ピロリン酸は肝細胞や軟骨細胞などの種々の細胞で合成され、濃度の上昇したピロリン酸カルシウムは軟骨内でピロリン酸結晶を形成する。この結晶化の要因としては軟骨変性が重要である。遺伝・加齢・変形性関節症・関節リウマチ・副甲状腺機能亢進症等が誘因となると考えられる。

症状

急性発作時には関節の腫脹、局所熱感、強い疼痛があり、可動域の制限を生じる。
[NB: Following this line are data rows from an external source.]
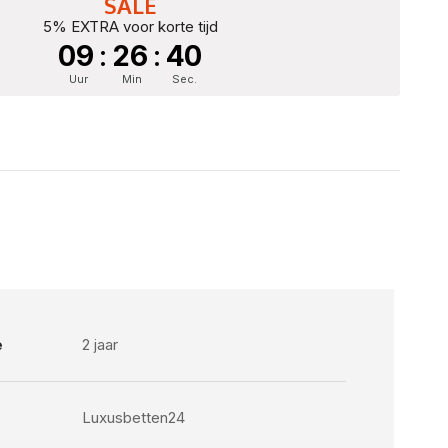
SALE
5% EXTRA voor korte tijd
09
:
26
:
39
Uur
Min
Sec.
e
2 jaar
Luxusbetten24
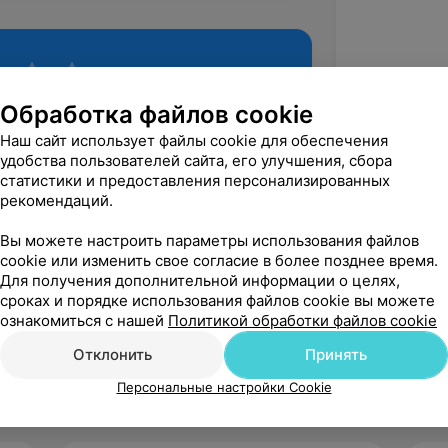
Обработка файлов cookie
Наш сайт использует файлы cookie для обеспечения
удобства пользователей сайта, его улучшения, сбора
статистики и предоставления персонализированных
рекомендаций.
Вы можете настроить параметры использования файлов
Рекомендую
cookie или изменить свое согласие в более позднее время.
Для получения дополнительной информации о целях,
сроках и порядке использования файлов cookie вы можете
ознакомиться с нашей
Политикой обработки файлов cookie
Отклонить
Принять
Персональные настройки Cookie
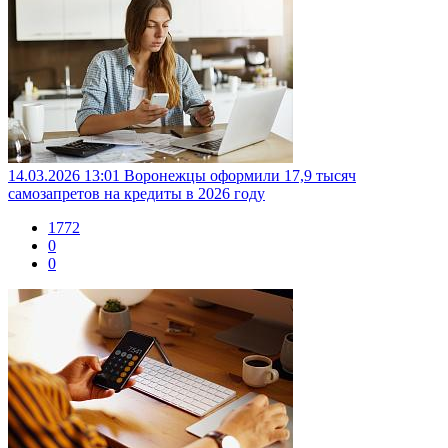
14.03.2026 13:01
Воронежцы оформили 17,9 тысяч
самозапретов на кредиты в 2026 году
1772
0
0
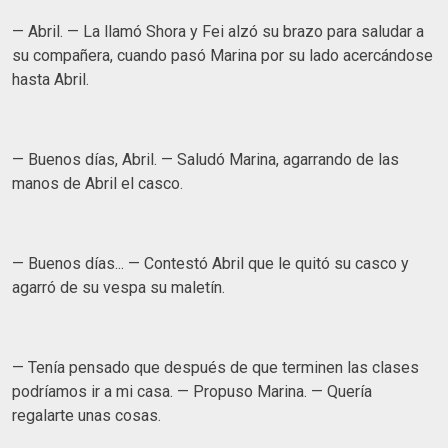
— Abril. — La llamó Shora y Fei alzó su brazo para saludar a
su compañera, cuando pasó Marina por su lado acercándose
hasta Abril.
— Buenos días, Abril. — Saludó Marina, agarrando de las
manos de Abril el casco.
— Buenos días... — Contestó Abril que le quitó su casco y
agarró de su vespa su maletín.
— Tenía pensado que después de que terminen las clases
podríamos ir a mi casa. — Propuso Marina. — Quería
regalarte unas cosas.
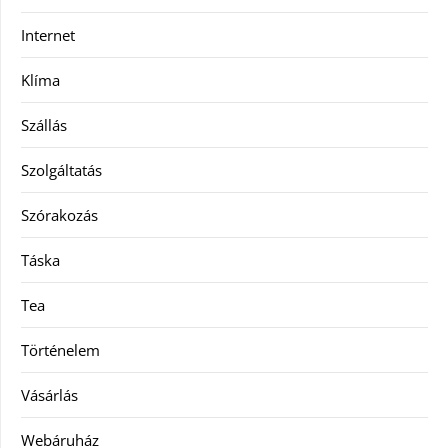
Internet
Klíma
Szállás
Szolgáltatás
Szórakozás
Táska
Tea
Történelem
Vásárlás
Webáruház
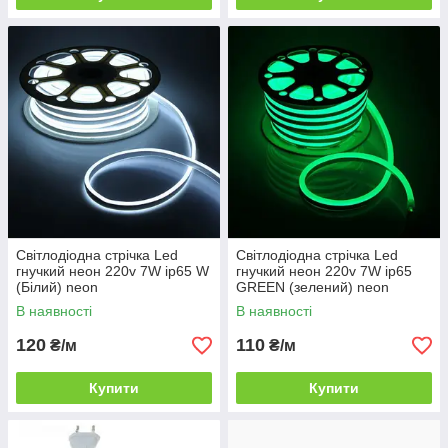
Світлодіодна стрічка Led
Світлодіодна стрічка Led
гнучкий неон 220v 7W ip65 W
гнучкий неон 220v 7W ip65
(Білий) neon
GREEN (зелений) neon
В наявності
В наявності
120
110
₴/м
₴/м
Купити
Купити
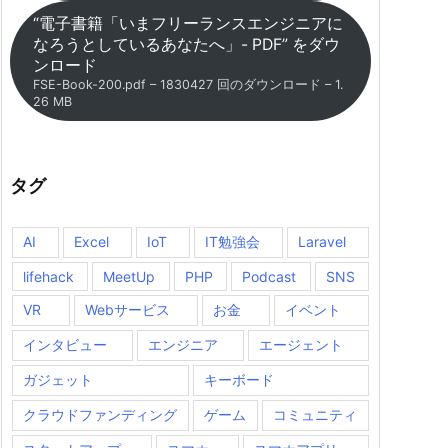
“電子書籍「いまフリーランスエンジニアに
なろうとしているあなたへ」- PDF” をダウ
ンロード
FSE-Book-200.pdf – 1830427 回のダウンロード – 1.
26 MB
タグ
AI
Excel
IoT
IT勉強会
Laravel
lifehack
MeetUp
PHP
Podcast
SNS
VR
Webサービス
お金
イベント
インタビュー
エンジニア
エージェント
ガジェット
キーボード
クラウドファンディング
ゲーム
コミュニティ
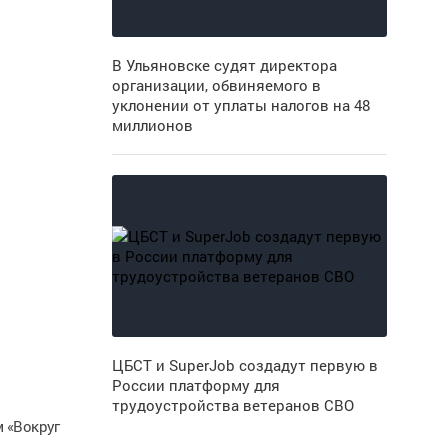
В Ульяновске судят директора
организации, обвиняемого в
уклонении от уплаты налогов на 48
миллионов
ЦБСТ и SuperJob создадут первую в
России платформу для
трудоустройства ветеранов СВО
 «Вокруг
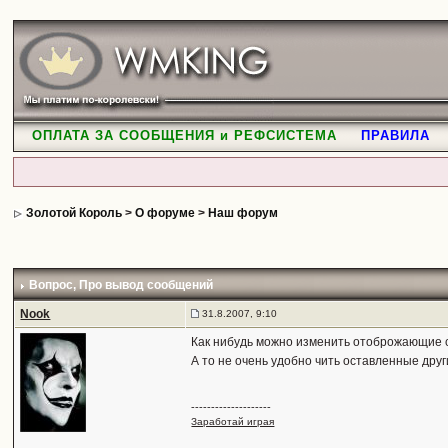
ОПЛАТА ЗА СООБЩЕНИЯ и РЕФСИСТЕМА
ПРАВИЛА
Золотой Король
>
О форуме
>
Наш форум
Вопрос
, Про вывод сообщений
Nook
31.8.2007, 9:10
Как нибудь можно изменить отоброжающие 
А то не очень удобно чить оставленные др
--------------------
Заработай играя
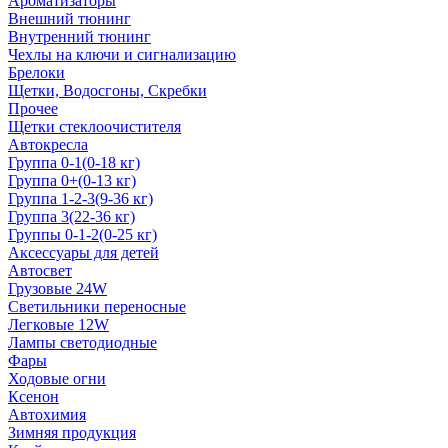
Ароматизаторы
Внешний тюнинг
Внутренний тюнинг
Чехлы на ключи и сигнализацию
Брелоки
Щетки, Водосгоны, Скребки
Прочее
Щетки стеклоочистителя
Автокресла
Группа 0-1(0-18 кг)
Группа 0+(0-13 кг)
Группа 1-2-3(9-36 кг)
Группа 3(22-36 кг)
Группы 0-1-2(0-25 кг)
Аксессуары для детей
Автосвет
Грузовые 24W
Светильники переносные
Легковые 12W
Лампы светодиодные
Фары
Ходовые огни
Ксенон
Автохимия
Зимняя продукция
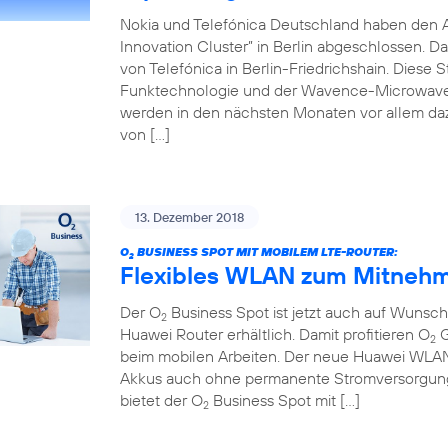
Nokia und Telefónica Deutschland haben den 
Innovation Cluster” in Berlin abgeschlossen. D
von Telefónica in Berlin-Friedrichshain. Diese 
Funktechnologie und der Wavence-Microwave-T
werden in den nächsten Monaten vor allem da
von […]
13. Dezember 2018
O
BUSINESS SPOT MIT MOBILEM LTE-ROUTER:
2
Flexibles WLAN zum Mitnehm
Der O
Business Spot ist jetzt auch auf Wuns
2
Huawei Router erhältlich. Damit profitieren O
G
2
beim mobilen Arbeiten. Der neue Huawei WLAN-R
Akkus auch ohne permanente Stromversorgung 
bietet der O
Business Spot mit […]
2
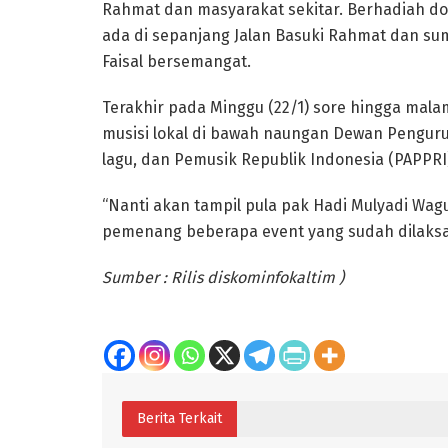
Rahmat dan masyarakat sekitar. Berhadiah do
ada di sepanjang Jalan Basuki Rahmat dan sum
Faisal bersemangat.
Terakhir pada Minggu (22/1) sore hingga mala
musisi lokal di bawah naungan Dewan Penguru
lagu, dan Pemusik Republik Indonesia (PAPPRI
“Nanti akan tampil pula pak Hadi Mulyadi Wag
pemenang beberapa event yang sudah dilaksana
Sumber : Rilis diskominfokaltim )
Berita Terkait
これは数日またはそれ以上持続し、自然に軽快する。
石灰化沈着を認めても症状を呈さないことがある。

診断

白血球の増多やCRPの陽性化、血沈値の上昇、発熱などを認めるが、化膿性関節炎と極めて症状が類似するため、以下のような罹患関節中のピロリン酸カルシウム結晶の検出が診断のよりどころとなる。
(1)画像で関節裂隙に点状、線状の石灰化像を認める。
(2)穿刺して関節液を採取し、偏光顕微鏡で弱い正の複屈折性の単斜晶形あるいは三斜晶形の結晶を確認する。

治療

(1)保存的治療
ピロリン酸カルシウムを関節から除去する方法は現在存在しないため、対症療法が基本となる。急性発作時には局所の安静、冷却を行い、消炎鎮痛薬の投与、関節液の排除、関節内へのステロイド薬(例:ベタメタゾン注+リドカイン塩酸塩)の注入を行う。
(2)外科的治療
結晶の塊を摘出するために関節内の洗浄(デブリドマン)、変形が進んだ膝関節に対しては人工膝関節置換術などが行われることもある。

予防

ピロリン酸カルシウムを体内で生じさせないということはできないが、関節に負担をかけないよう適度な運動を心がけ、体重の調整を行うことが予防に繋がると考えられる。